Crosby isn’t taking the rejection quietly. The 28-year-old took to social media to claim he is already “200 percent” and back in the Raiders’ facility at 6 a.m. to resume training. The Raiders, meanwhile, are left in a cap-space nightmare, losing the $30 million in breathing room they expected to gain from the trade. They now hold a disgruntled superstar with a “damaged goods” label that could tank his future market value.
“I am going to be 200 percent by training camp, and the world is going to get the best version of 98. Baltimore just woke up a sleeping giant.”
— Maxx Crosby, Las Vegas Raiders Defensive End
Front Office Fallout: Tannenbaum vs. The Internet
While internet GMs are calling the Ravens “cowards” for backing out, former NFL executive Mike Tannenbaum sees a calculated, if cold, business decision. Speaking on the latest broadcast, Tannenbaum argued that the Raiders must continue taking calls as the 2026 Draft approaches. He suggested that if a team like the Cowboys or Patriots offers a slightly reduced package, Vegas has to listen. The trust in the building is fractured. You can’t put the trade genie back in the bottle once you’ve already told your franchise player he’s worth two first-rounders to someone else.

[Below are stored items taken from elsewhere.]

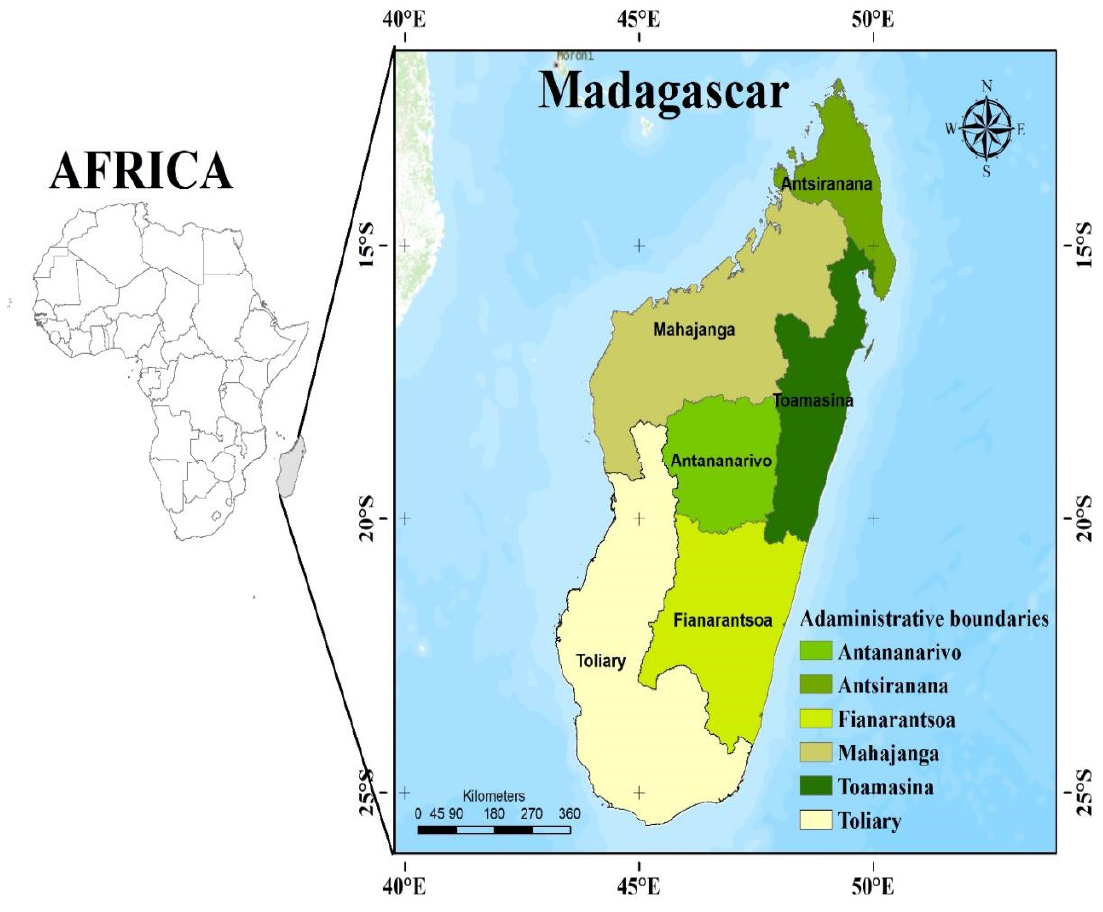
Figure 1. Map showing the location of major provinces in Madagascar and geographical zones (Source: [38,39] ).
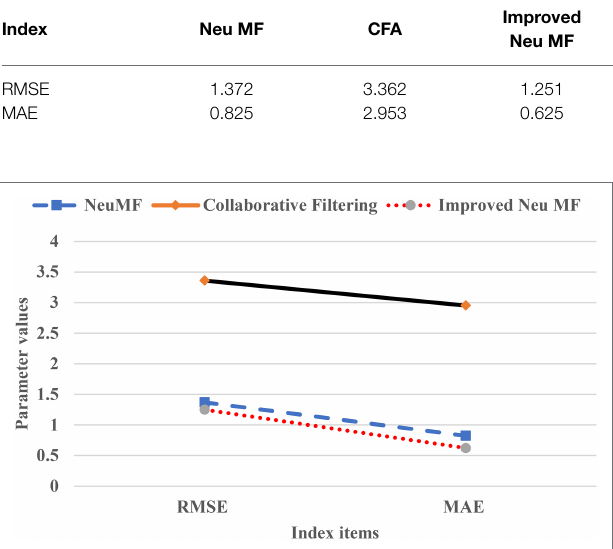
FIGURE 7 | Comparison of root mean square error (RMSE) and mean absolute error (MAE).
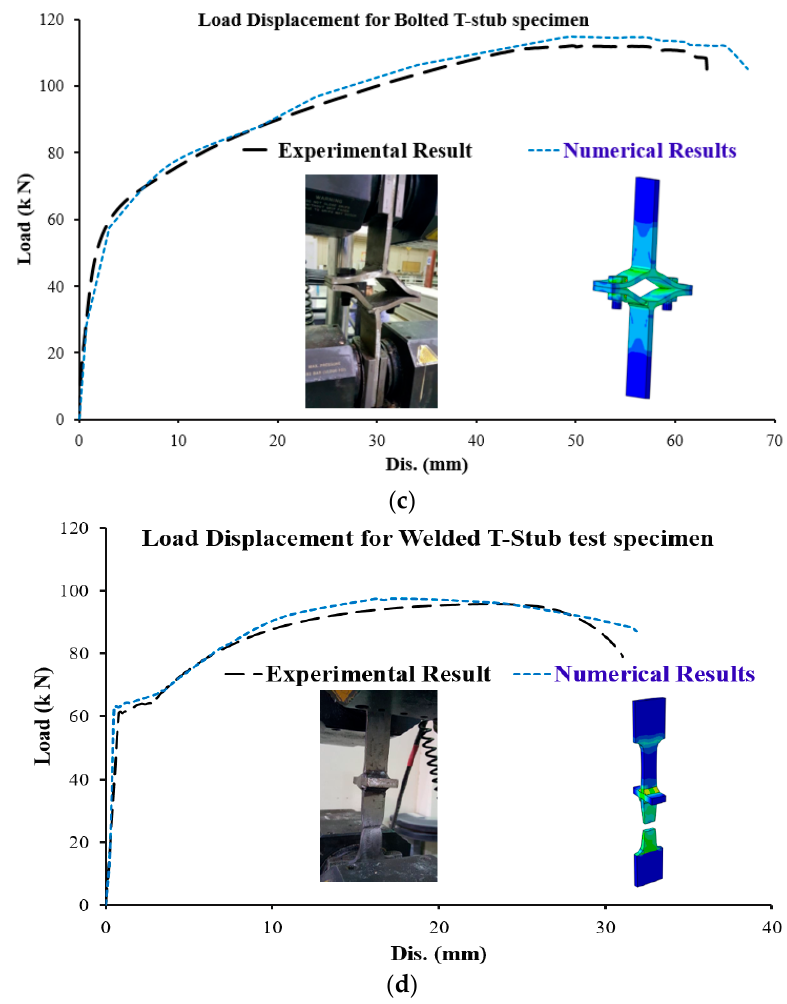
Figure 8. ( a ) Stress strain curves for the column flange coupon steel plate specimen, ( b ) Load versus displacement response for the column flange coupon steel plate specimen, ( c ) Load versus displacement response for the steel bolted T-stub specimen, ( d ) and Load versus displacement response for the steel welded T-stub specimen test.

The reality is simple: Baltimore got cold feet. Whether it was the MRI results or the staggering price tag, the Ravens decided the risk didn’t match the reward. They chose the reliability of Hendrickson over the high-ceiling gamble of a post-op Crosby. For the Raiders, the challenge is now internal. They have to fix a relationship with a player who already had one foot out the door, all while his knee remains the biggest talking point in the league.